WHAT THE TASK REQUIRES
Reproduce the records that follow exactly; any picture among them stays out.

ENTRIES PROVIDED
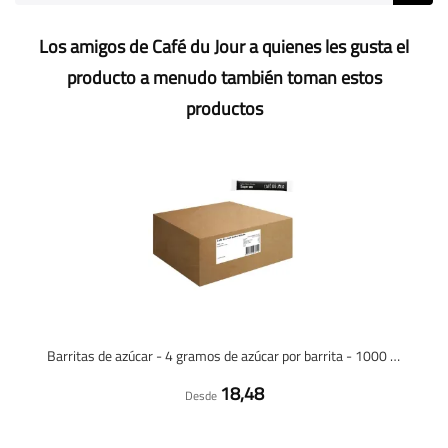
Los amigos de Café du Jour a quienes les gusta el
producto a menudo también toman estos
productos
Barritas de azúcar - 4 gramos de azúcar por barrita - 1000 unidades
18,48
Desde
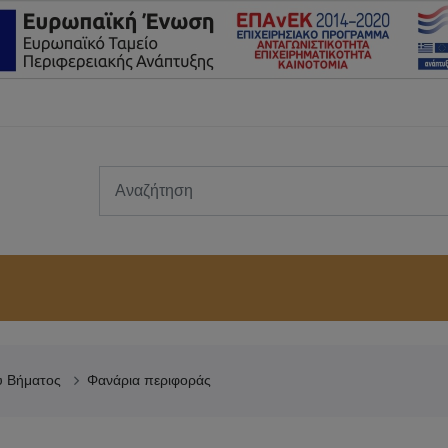
ύ Βήματος
Φανάρια περιφοράς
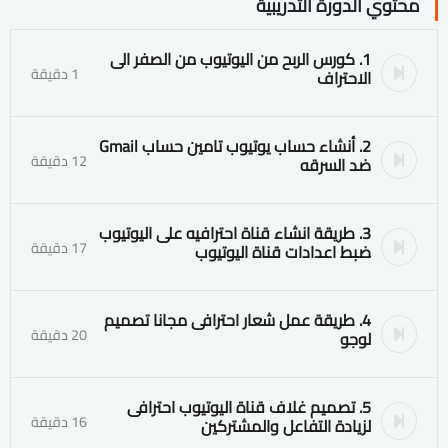
محتوي الدورة التدريبية
1. كورس الربح من اليوتيوب من الصفر الى
1 دقيقة
الاحتراف
2. أنشاء حساب يوتيوب تامين حساب Gmail
12 دقيقة
ضد السرقه
3. طريقة انشاء قناة احترافيه على اليوتيوب
17 دقيقة
ضبط اعدادات قناة اليوتيوب
4. طريقة عمل شعار احترافى مجانا تصميم
20 دقيقة
لوجو
5. تصميم غلاف قناة اليوتيوب احترافى
16 دقيقة
لزيادة التفاعل والمشتركين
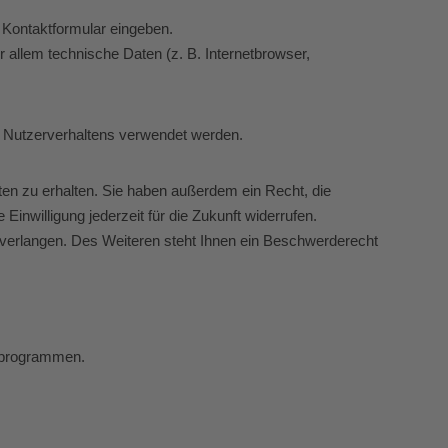
n Kontaktformular eingeben.
allem technische Daten (z. B. Internetbrowser,
es Nutzerverhaltens verwendet werden.
en zu erhalten. Sie haben außerdem ein Recht, die
inwilligung jederzeit für die Zukunft widerrufen.
erlangen. Des Weiteren steht Ihnen ein Beschwerderecht
seprogrammen.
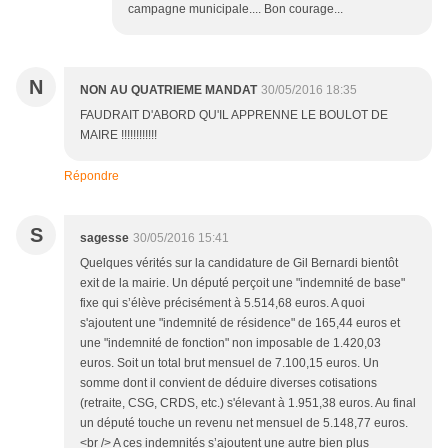
campagne municipale.... Bon courage...
N
NON AU QUATRIEME MANDAT
30/05/2016 18:35
FAUDRAIT D'ABORD QU'IL APPRENNE LE BOULOT DE
MAIRE !!!!!!!!!!!!
Répondre
S
sagesse
30/05/2016 15:41
Quelques vérités sur la candidature de Gil Bernardi bientôt
exit de la mairie. Un député perçoit une "indemnité de base"
fixe qui s’élève précisément à 5.514,68 euros. A quoi
s'ajoutent une "indemnité de résidence" de 165,44 euros et
une "indemnité de fonction" non imposable de 1.420,03
euros. Soit un total brut mensuel de 7.100,15 euros. Un
somme dont il convient de déduire diverses cotisations
(retraite, CSG, CRDS, etc.) s'élevant à 1.951,38 euros. Au final
un député touche un revenu net mensuel de 5.148,77 euros.
<br /> A ces indemnités s’ajoutent une autre bien plus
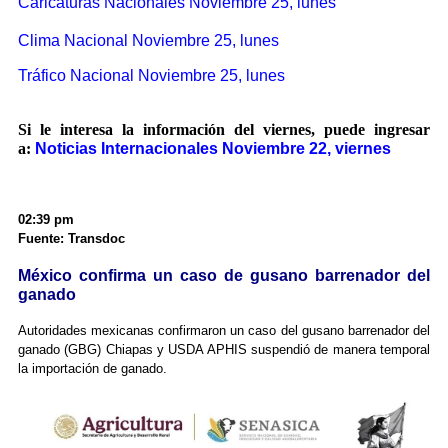
Caricaturas
Nacionales Noviembre 25, lunes
Clima Nacional Noviembre 25, lunes
Tráfico Nacional Noviembre 25, lunes
Si le interesa la información del viernes, puede ingresar
a:
Noticias Internacionales Noviembre 22, viernes
02:39 pm
Fuente: Transdoc
México confirma un caso de gusano barrenador del
ganado
Autoridades mexicanas confirmaron un caso del gusano barrenador del
ganado (GBG) Chiapas y
USDA APHIS
suspendió de manera temporal
la importación de ganado.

EXERCISE RESULT
Los amigos de Café du Jour a quienes les gusta el
producto a menudo también toman estos
productos
Barritas de azúcar - 4 gramos de azúcar por barrita - 1000 unidades
18,48
Desde
ύ Βήματος
Φανάρια περιφοράς
محتوي الدورة التدريبية
1. كورس الربح من اليوتيوب من الصفر الى
1 دقيقة
الاحتراف
2. أنشاء حساب يوتيوب تامين حساب Gmail
12 دقيقة
ضد السرقه
3. طريقة انشاء قناة احترافيه على اليوتيوب
17 دقيقة
ضبط اعدادات قناة اليوتيوب
4. طريقة عمل شعار احترافى مجانا تصميم
20 دقيقة
لوجو
5. تصميم غلاف قناة اليوتيوب احترافى
16 دقيقة
لزيادة التفاعل والمشتركين
n Kontaktformular eingeben.
allem technische Daten (z. B. Internetbrowser,
es Nutzerverhaltens verwendet werden.
en zu erhalten. Sie haben außerdem ein Recht, die
inwilligung jederzeit für die Zukunft widerrufen.
erlangen. Des Weiteren steht Ihnen ein Beschwerderecht
seprogrammen.
campagne municipale.... Bon courage...
N
NON AU QUATRIEME MANDAT
30/05/2016 18:35
FAUDRAIT D'ABORD QU'IL APPRENNE LE BOULOT DE
MAIRE !!!!!!!!!!!!
Répondre
S
sagesse
30/05/2016 15:41
Quelques vérités sur la candidature de Gil Bernardi bientôt
exit de la mairie. Un député perçoit une "indemnité de base"
fixe qui s’élève précisément à 5.514,68 euros. A quoi
s'ajoutent une "indemnité de résidence" de 165,44 euros et
une "indemnité de fonction" non imposable de 1.420,03
euros. Soit un total brut mensuel de 7.100,15 euros. Un
somme dont il convient de déduire diverses cotisations
(retraite, CSG, CRDS, etc.) s'élevant à 1.951,38 euros. Au final
un député touche un revenu net mensuel de 5.148,77 euros.
<br /> A ces indemnités s’ajoutent une autre bien plus
Caricaturas
Nacionales Noviembre 25, lunes
Clima Nacional Noviembre 25, lunes
Tráfico Nacional Noviembre 25, lunes
Si le interesa la información del viernes, puede ingresar
a:
Noticias Internacionales Noviembre 22, viernes
02:39 pm
Fuente: Transdoc
México confirma un caso de gusano barrenador del
ganado
Autoridades mexicanas confirmaron un caso del gusano barrenador del
ganado (GBG) Chiapas y
USDA APHIS
suspendió de manera temporal
la importación de ganado.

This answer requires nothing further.